Adding a method to invoke the agent

def execute_graph(thread_id: str, user_input: str, app: CompiledStateGraph) -> None:
    config = {"configurable": {"thread_id": thread_id}}
    input = {
        "messages": [
            (
                "user",
                user_input,
            )
        ]
    }
    for output in app.stream(input, config):
        for key, value in output.items():
            print(f"Node {key}:")
            print(value)
    print("\n---FINAL ANSWER---")
    print(value["messages"][-1].content)

Testing the complete system

Let’s see our enterprise AI agent in action. Our main function demonstrates the system with real-world scenarios:

Running the complete demo

def main() -> None:
    app = get_compiled_graph()
    execute_graph("001", "What are the biggest challenges facing tech companies?", app)
    execute_graph("001", "What earnings reports has a comment from Brett Iversen?", app)

Sample Data Processing

The system processes real financial documents included in the sample_data/Q4 Tech earnings-Demo/ directory:

  • Apple_analysis.docx
  • Tesla_analysis.docx
  • Microsoft_analysis.docx
  • Meta_analysis.docx
  • NVIDIA_analysis.docx

Expected System Response

When you ask “What are the biggest challenges facing tech companies?”, the system:

  1. Agent Reasoning: Decides to use the vector_search tool
  2. Tool Execution: Searches through document embeddings
  3. Result Processing: Finds relevant content from multiple reports
  4. Response Generation: Synthesizes a comprehensive answer

Sample Response:

---FINAL ANSWER---
The biggest challenges facing tech companies include:

1. **Shifting Preferences for Western Technology**: Companies like Apple 
face challenges related to changing consumer preferences, particularly 
in global markets.

2. **Complex Tech Stack Issues**: Companies such as Microsoft encounter 
challenges across every layer of their technology stack, impacting 
their operational efficiency and capacity for innovation.
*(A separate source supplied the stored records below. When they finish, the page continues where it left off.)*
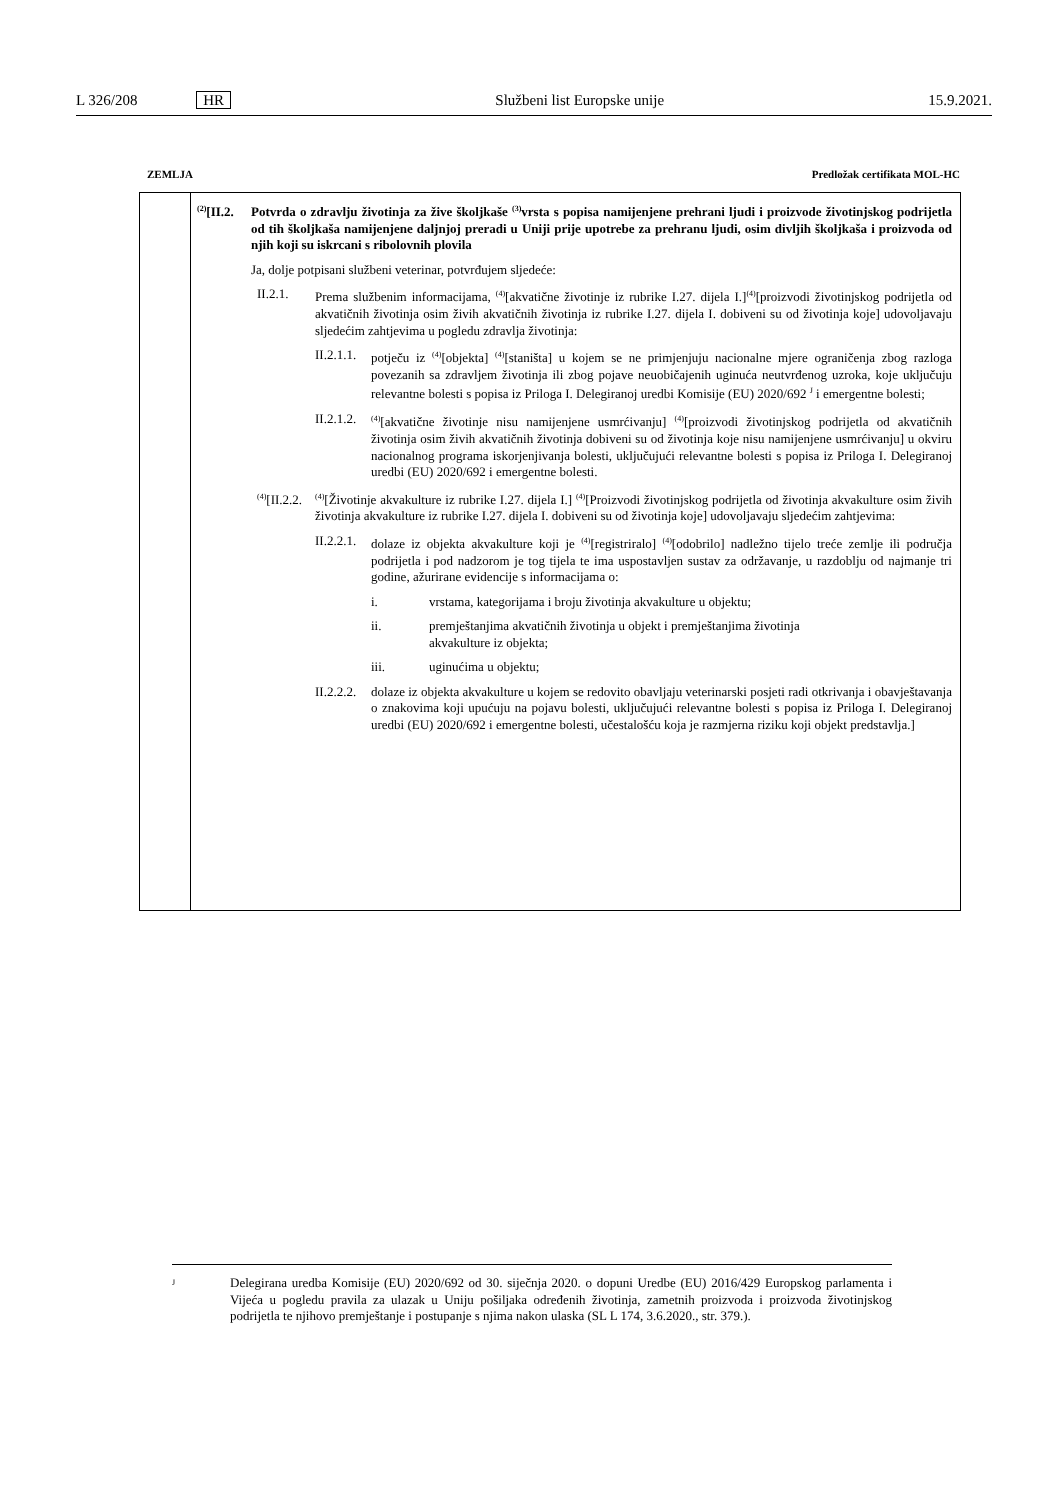L 326/208 HR Službeni list Europske unije 15.9.2021.
ZEMLJA Predložak certifikata MOL-HC
<sup>(2)</sup> [II.2. Potvrda o zdravlju životinja za žive školjkaše <sup>(3)</sup>vrsta s popisa namijenjene prehrani ljudi i proizvode životinjskog podrijetla od tih školjkaša namijenjene daljnjoj preradi u Uniji prije upotrebe za prehranu ljudi, osim divljih školjkaša i proizvoda od njih koji su iskrcani s ribolovnih plovila
Ja, dolje potpisani službeni veterinar, potvrđujem sljedeće:
II.2.1. Prema službenim informacijama, <sup>(4)</sup>[akvatične životinje iz rubrike I.27. dijela I.]<sup>(4)</sup>[proizvodi životinjskog podrijetla od akvatičnih životinja osim živih akvatičnih životinja iz rubrike I.27. dijela I. dobiveni su od životinja koje] udovoljavaju sljedećim zahtjevima u pogledu zdravlja životinja:
II.2.1.1. potječu iz <sup>(4)</sup>[objekta] <sup>(4)</sup>[staništa] u kojem se ne primjenjuju nacionalne mjere ograničenja zbog razloga povezanih sa zdravljem životinja ili zbog pojave neuobičajenih uginuća neutvrđenog uzroka, koje uključuju relevantne bolesti s popisa iz Priloga I. Delegiranoj uredbi Komisije (EU) 2020/692 <sup>J</sup> i emergentne bolesti;
II.2.1.2.<sup>(4)</sup>[akvatične životinje nisu namijenjene usmrćivanju] <sup>(4)</sup>[proizvodi životinjskog podrijetla od akvatičnih životinja osim živih akvatičnih životinja dobiveni su od životinja koje nisu namijenjene usmrćivanju] u okviru nacionalnog programa iskorjenjivanja bolesti, uključujući relevantne bolesti s popisa iz Priloga I. Delegiranoj uredbi (EU) 2020/692 i emergentne bolesti.
<sup>(4)</sup> [II.2.2.<sup>(4)</sup>[Životinje akvakulture iz rubrike I.27. dijela I.] <sup>(4)</sup>[Proizvodi životinjskog podrijetla od životinja akvakulture osim živih životinja akvakulture iz rubrike I.27. dijela I. dobiveni su od životinja koje] udovoljavaju sljedećim zahtjevima:
II.2.2.1. dolaze iz objekta akvakulture koji je <sup>(4)</sup>[registriralo] <sup>(4)</sup>[odobrilo] nadležno tijelo treće zemlje ili područja podrijetla i pod nadzorom je tog tijela te ima uspostavljen sustav za održavanje, u razdoblju od najmanje tri godine, ažurirane evidencije s informacijama o:
i. vrstama, kategorijama i broju životinja akvakulture u objektu;
ii. premještanjima akvatičnih životinja u objekt i premještanjima životinja
akvakulture iz objekta;
iii. uginućima u objektu;
II.2.2.2. dolaze iz objekta akvakulture u kojem se redovito obavljaju veterinarski posjeti radi otkrivanja i obavještavanja o znakovima koji upućuju na pojavu bolesti, uključujući relevantne bolesti s popisa iz Priloga I. Delegiranoj uredbi (EU) 2020/692 i emergentne bolesti, učestalošću koja je razmjerna riziku koji objekt predstavlja.]
J Delegirana uredba Komisije (EU) 2020/692 od 30. siječnja 2020. o dopuni Uredbe (EU) 2016/429 Europskog parlamenta i Vijeća u pogledu pravila za ulazak u Uniju pošiljaka određenih životinja, zametnih proizvoda i proizvoda životinjskog podrijetla te njihovo premještanje i postupanje s njima nakon ulaska (SL L 174, 3.6.2020., str. 379.).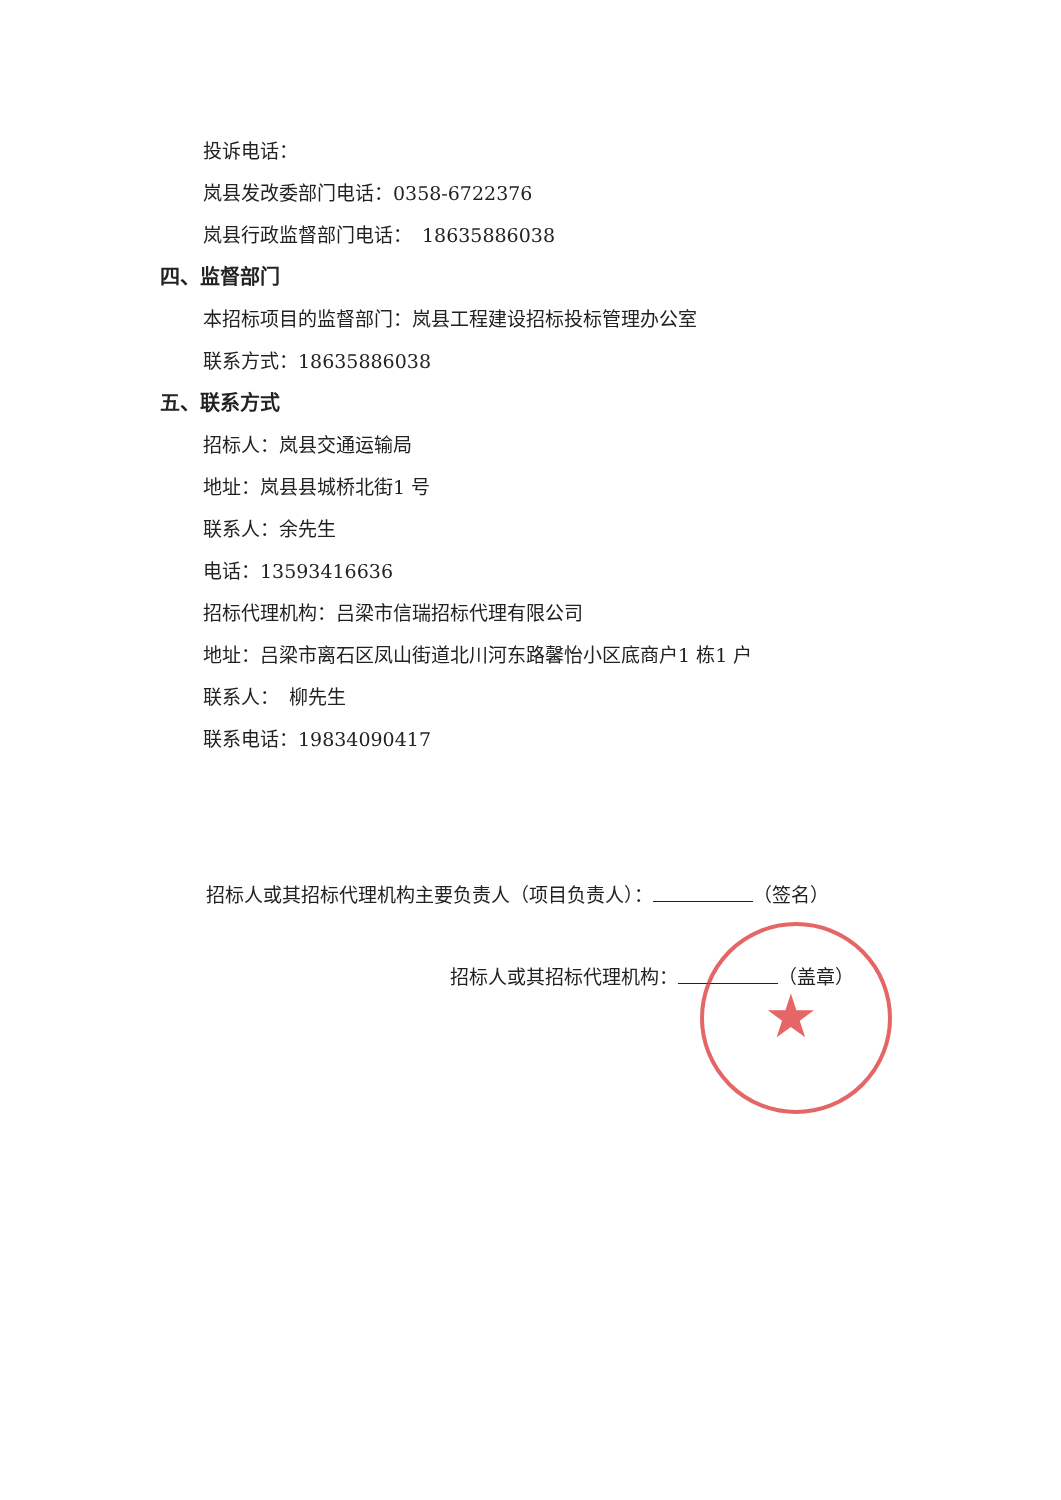投诉电话：
岚县发改委部门电话：0358-6722376
岚县行政监督部门电话：　18635886038
四、监督部门
本招标项目的监督部门：岚县工程建设招标投标管理办公室
联系方式：18635886038
五、联系方式
招标人：岚县交通运输局
地址：岚县县城桥北街1 号
联系人：余先生
电话：13593416636
招标代理机构：吕梁市信瑞招标代理有限公司
地址：吕梁市离石区凤山街道北川河东路馨怡小区底商户1 栋1 户
联系人：　柳先生
联系电话：19834090417
招标人或其招标代理机构主要负责人（项目负责人）： （签名）
招标人或其招标代理机构： （盖章）
★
3. **Scalability and Cost Efficiency for Inference at Scale**: NVIDIA 
and similar companies face challenges in providing the necessary 
throughput and maintaining cost efficiency to handle the increasing 
complexity of large-scale AI and data processing.

These challenges highlight the constantly evolving nature of the tech 
industry, requiring continuous adaptation and innovation to maintain 
competitiveness and growth.

---FINAL ANSWER---
Earnings reports from Microsoft include comments from Brett Iversen, 
who is the Vice President of Investor Relations.

Conclusion: Your enterprise AI journey

Imagine what you could do by enhancing this with other datasources, structured or not. You would have a complete view of any area from the company.

This system demonstrates how modern AI can transform enterprise document management from a storage problem into an intelligence asset. Your documents are no longer just files — they’re a queryable knowledge base that can provide insights, answer questions, and support decision-making.

Remember: the key to successful enterprise AI isn’t just the technology — it’s understanding how to combine these tools to solve real business problems while maintaining security, scalability, and user trust.